10% canary for 5 minutes: Conservative enough to catch most issues with minimal blast radius. If 10% of traffic hits a broken endpoint for 5 minutes, that is roughly 0.8% of total requests affected before rollback. Acceptable for most applications. Adjust the percentage and duration based on your traffic volume and risk tolerance.
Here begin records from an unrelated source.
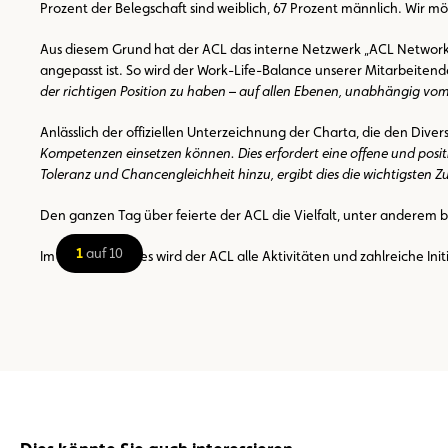
Prozent der Belegschaft sind weiblich, 67 Prozent männlich. Wir 
Aus diesem Grund hat der ACL das interne Netzwerk „ACL Network“ ge
angepasst ist. So wird der Work-Life-Balance unserer Mitarbeite
der richtigen Position zu haben – auf allen Ebenen, unabhängig vo
Anlässlich der offiziellen Unterzeichnung der Charta, die den Dive
Kompetenzen einsetzen können. Dies erfordert eine offene und positi
Toleranz und Chancengleichheit hinzu, ergibt dies die wichtigsten Z
Den ganzen Tag über feierte der ACL die Vielfalt, unter anderem
1
auf 10
Im Lauf des Jahres wird der ACL alle Aktivitäten und zahlreiche Ini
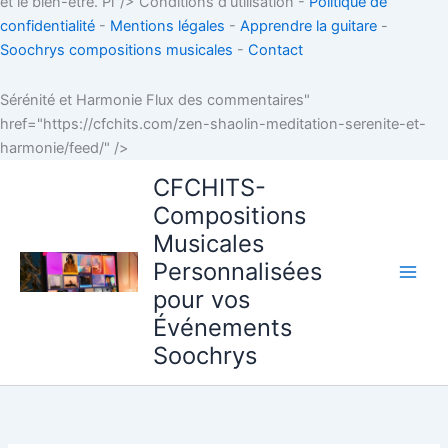
et le bien-être. Pl"/>
Conditions d'utilisation -
Politique de
confidentialité
-
Mentions légales
-
Apprendre la guitare
-
Soochrys compositions musicales
-
Contact
Sérénité et Harmonie Flux des commentaires"
href="https://cfchits.com/zen-shaolin-meditation-serenite-et-
Aller
harmonie/feed/" />
au
CFCHITS-
contenu
Compositions
Musicales
Personnalisées
pour vos
Événements
Soochrys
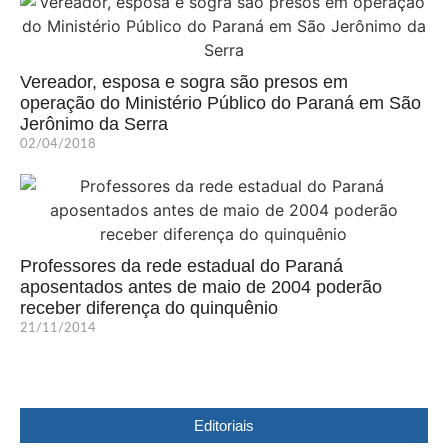
Vereador, esposa e sogra são presos em
operação do Ministério Público do Paraná em São
Jerônimo da Serra
02/04/2018
Professores da rede estadual do Paraná
aposentados antes de maio de 2004 poderão
receber diferença do quinquênio
21/11/2014
Editoriais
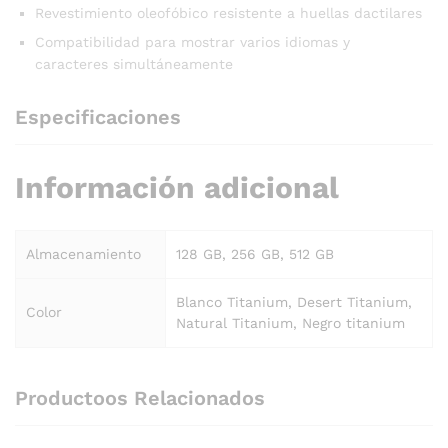
Revestimiento oleofóbico resistente a huellas dactilares
Compatibilidad para mostrar varios idiomas y
caracteres simultáneamente
Especificaciones
Información adicional
Almacenamiento
128 GB, 256 GB, 512 GB
Blanco Titanium, Desert Titanium,
Color
Natural Titanium, Negro titanium
Productoos Relacionados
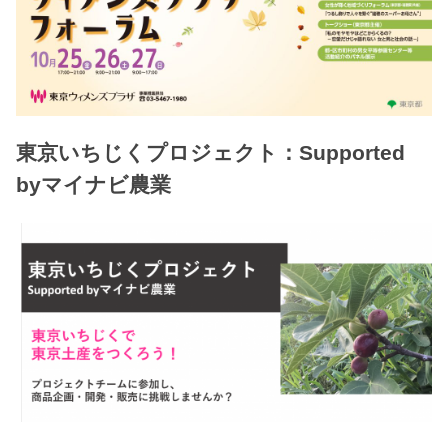
東京いちじくプロジェクト：Supported
byマイナビ農業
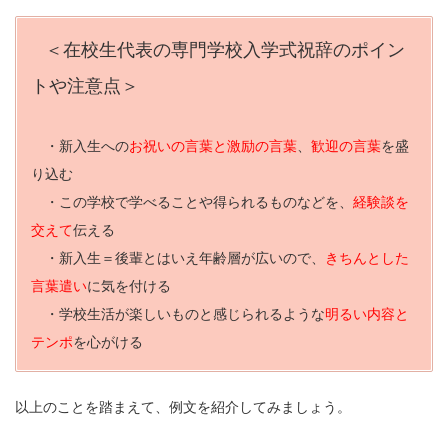
＜在校生代表の専門学校入学式祝辞のポイン
トや注意点＞
・新入生への
お祝いの言葉と激励の言葉
、
歓迎の言葉
を盛
り込む
・この学校で学べることや得られるものなどを、
経験談を
交えて
伝える
・新入生＝後輩とはいえ年齢層が広いので、
きちんとした
言葉遣い
に気を付ける
・学校生活が楽しいものと感じられるような
明るい内容と
テンポ
を心がける
以上のことを踏まえて、例文を紹介してみましょう。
OIDC over static credentials: No secret rotation burden, no risk of leaked keys, tighter scoping per branch. There is no good reason to use static credentials for GitHub Actions in 2026.

What You Have Built

At this point you have:

Terraform infrastructure. ECS cluster, ALB with blue/green target groups, CodeDeploy app with canary config, CloudWatch alarm for auto-rollback
GitHub Actions pipeline. Three-stage workflow (test, build, deploy) with OIDC authentication
Canary deployment logic. 10% traffic shift, 5-minute monitor window, automatic 100% shift on success
Automated rollback. CloudWatch alarm triggers CodeDeploy rollback in under 30 seconds
Slack notifications. Targeted alerts for builds, deploys, and failures
Monitoring dashboard. p50/p95/p99 latency, request rate, CPU/memory utilisation

The total infrastructure cost is ~$85/month. The pipeline takes ~12 minutes from push to full production. Rollback happens in 30 seconds without human intervention.

What You Get

Push to main. Tests run. Image builds. Canary deploys. Health is monitored. If anything breaks, traffic rolls back in 30 seconds and Slack tells you what happened. If everything is fine, the new version serves all traffic in 12 minutes.

No manual steps. No SSH-ing into servers. No “it works on my machine.” No praying after deploy.

The entire pipeline definition lives in version control. The infrastructure is in Terraform. The deployment logic is in the GitHub Actions workflow. Everything is auditable, reproducible, and testable. That is what production CI/CD looks like.